Input data Start Marker

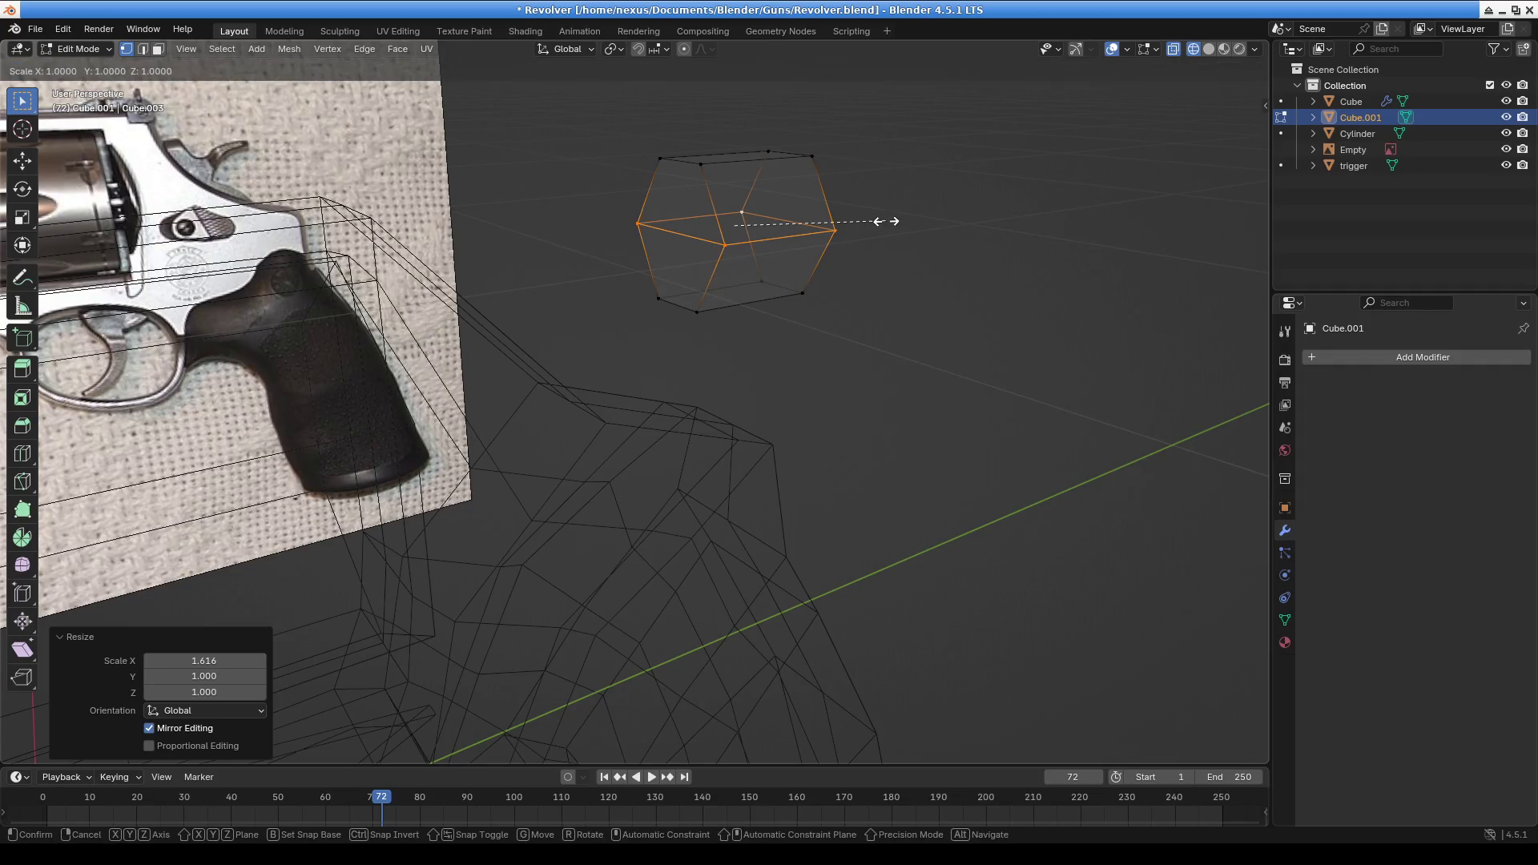
key(Escape)
Select the whole block and shrink it evenly to 0.652
key(a)
key(s)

Input data End Marker

## Exercise description
All of the data must be given again exactly, without the pictures.

## Task result
key(Escape)
Select the whole block and shrink it evenly to 0.652
key(a)
key(s)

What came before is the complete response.